Earlier this year, the Inventory Team processed 125 pieces of very precious glassware that were part of the Anthony (Tony) Clayton collection.

As a senior representative with the New Zealand Insurance Company, Tony was stationed in different locations around the world during his career. By the time he had returned to New Zealand in 1973, he had amassed a magnificent collection totalling over 2,000 objects.
The glass tableware originated in Russia. It was designed by architect Ippolit (Hippolyte) Monighetti and made at the Imperial Glass Factory, St Petersburg, in the mid-1860s. It comprises goblets, champagne flutes, vodka glasses, decanters, jugs, bowls and tazze (shallow bowls on pedestals).
We don't know how many pieces of this design were originally manufactured in the banquet setting, but another collection of over 100 pieces identical to Canterbury Museum’s sold for over £900,000 (NZ$ 1.7m) through Bonhams auction house in 2014 – so there is definitely more out there. Another mystery is why the set was made. Its commission was probably linked to one of the imperial palaces.
So how did a collection like this find its way to Canterbury Museum? When he died in 1998, Tony bequeathed his entire collection to Canterbury Museum and his associated notes indicate that he purchased the glassware in India.
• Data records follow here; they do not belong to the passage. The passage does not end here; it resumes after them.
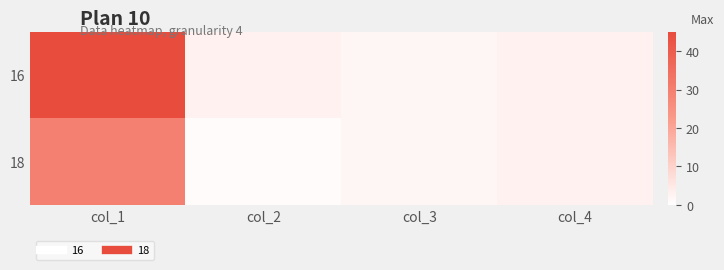

At which category is the sum across all series the highest?

col_1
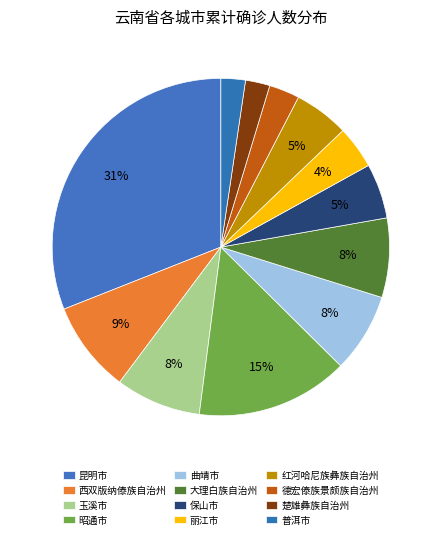

To the nearest percent, what percentage of the pie is 楚雄彝族自治州?

2%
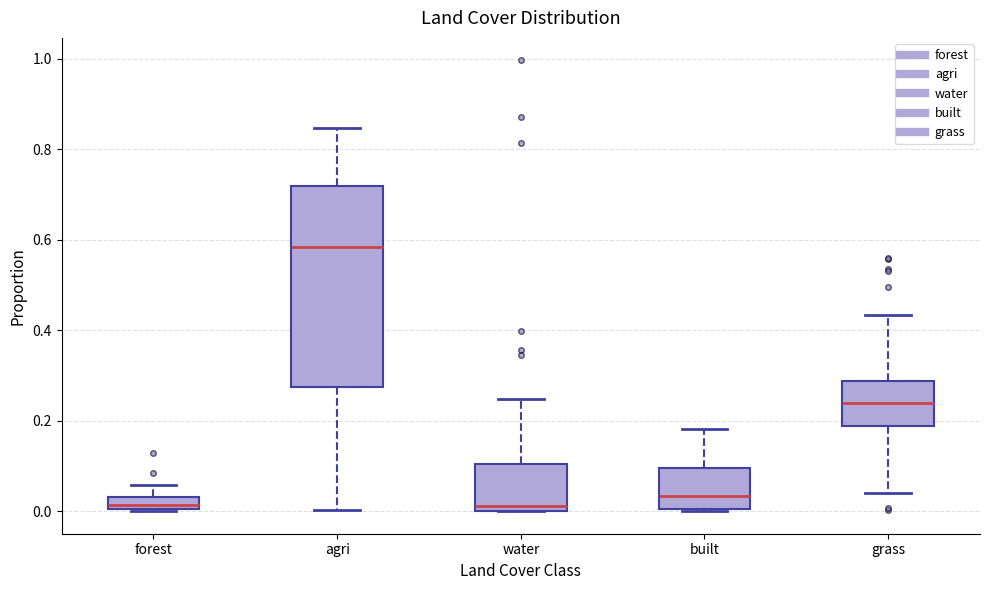

Where does the median line of the box for agri sit on the y-axis? The values are not printed on the chart, so give them approximately, as read against the axis.

0.58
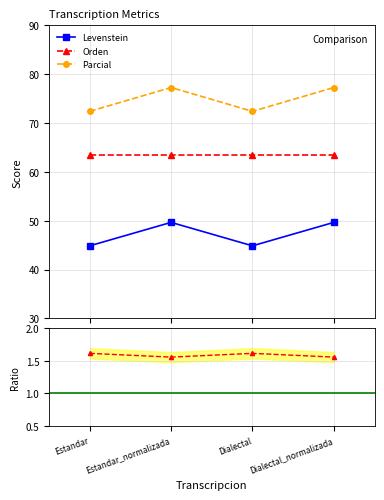

Does the chart have visible grid lines?

Yes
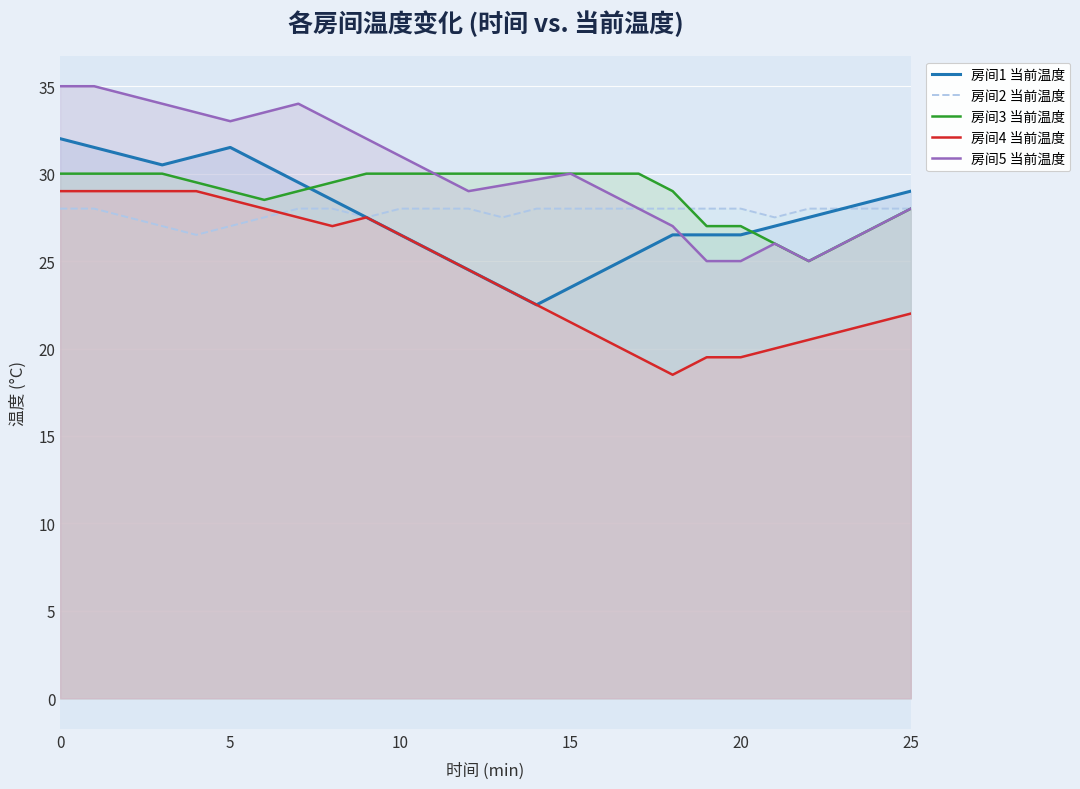

What is the approximate value of 房间5 当前温度 at 20?

25.0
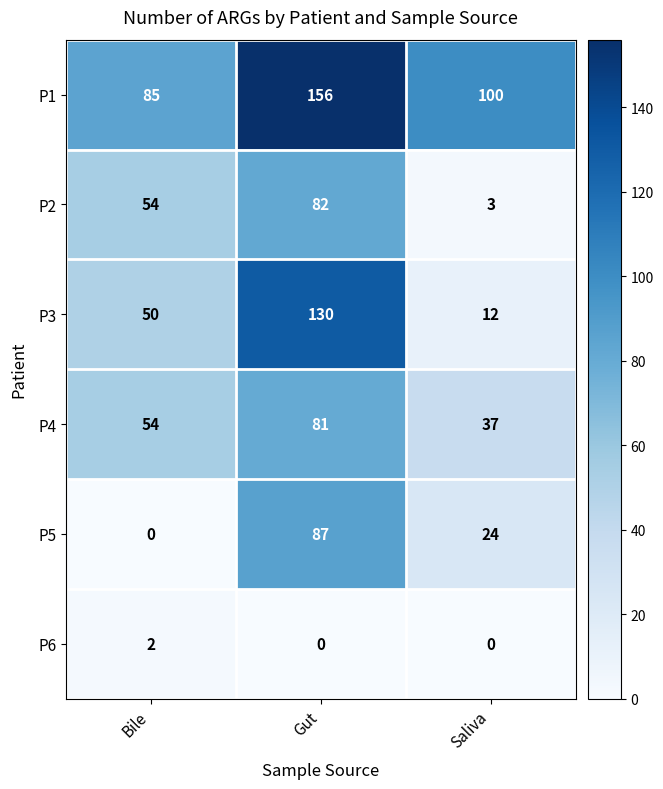

What is the maximum value for P1?

156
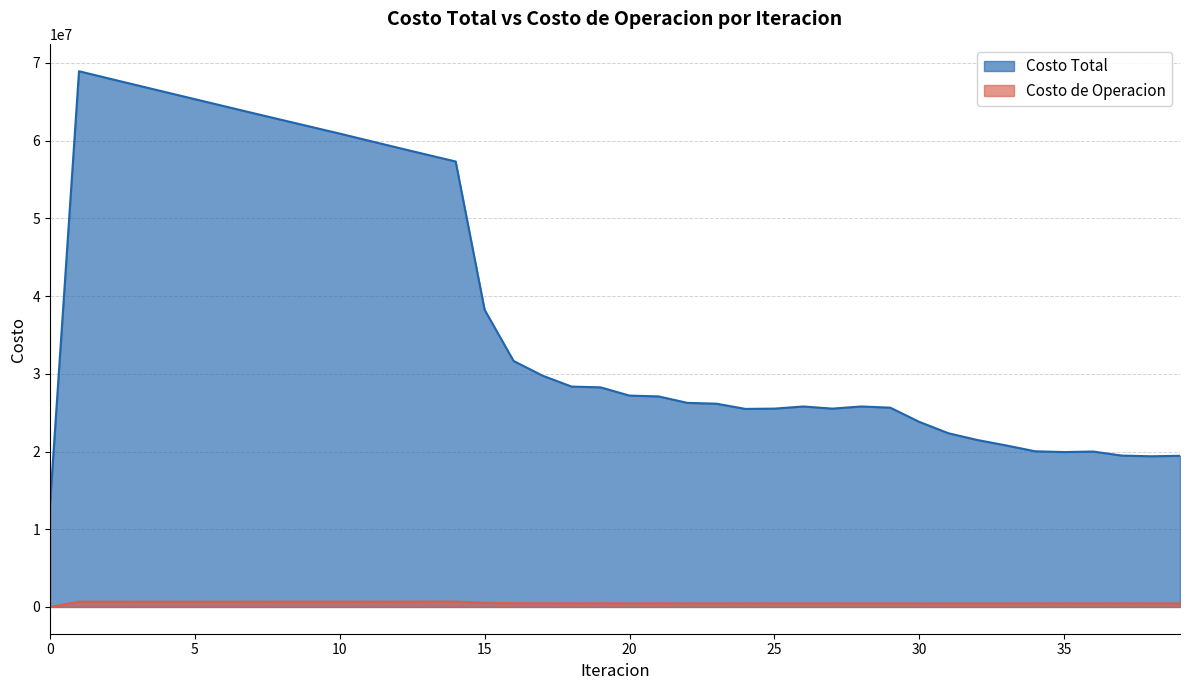

Does the chart display data point markers on the line(s)?

No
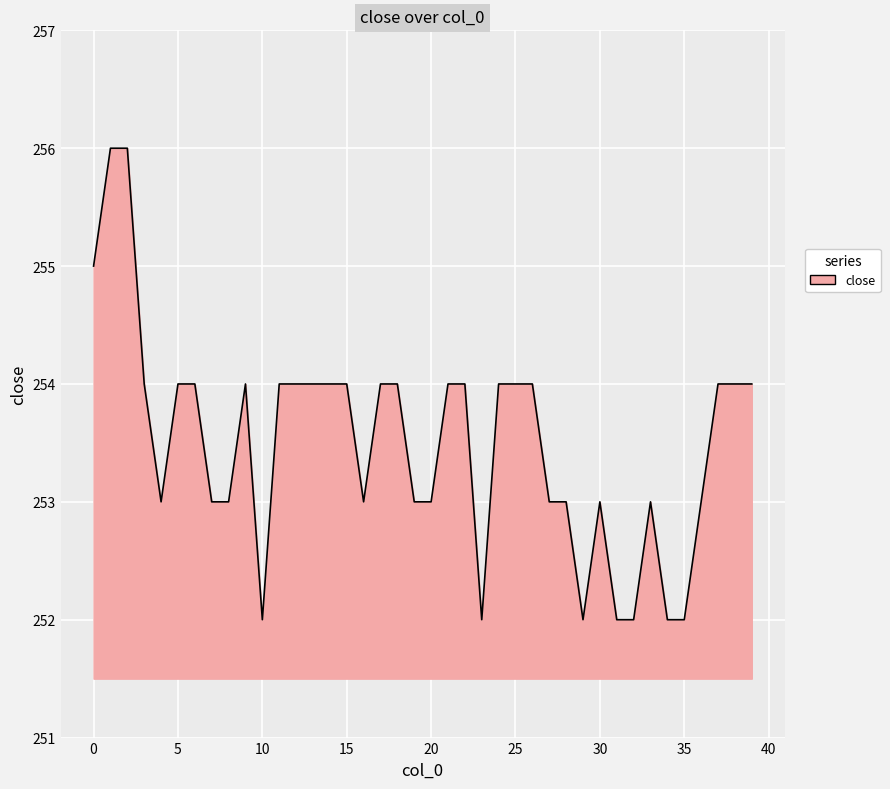

What is the minimum value shown in the chart?

252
The former owner was Armenian millionaire J C Galstaun, a horse racing property developer who once hosted King Edward VIII at his Kolkata residence, Nizam Palace.
Tony’s notes also state that Galstaun had acquired the glassware in Paris from a Russian nobleman, well known to him, who had fled to France during the revolution in 1918. Where and by whom the glassware was used between its manufacture in the 1860s and the journey out of Russia in 1918 is unknown at this point.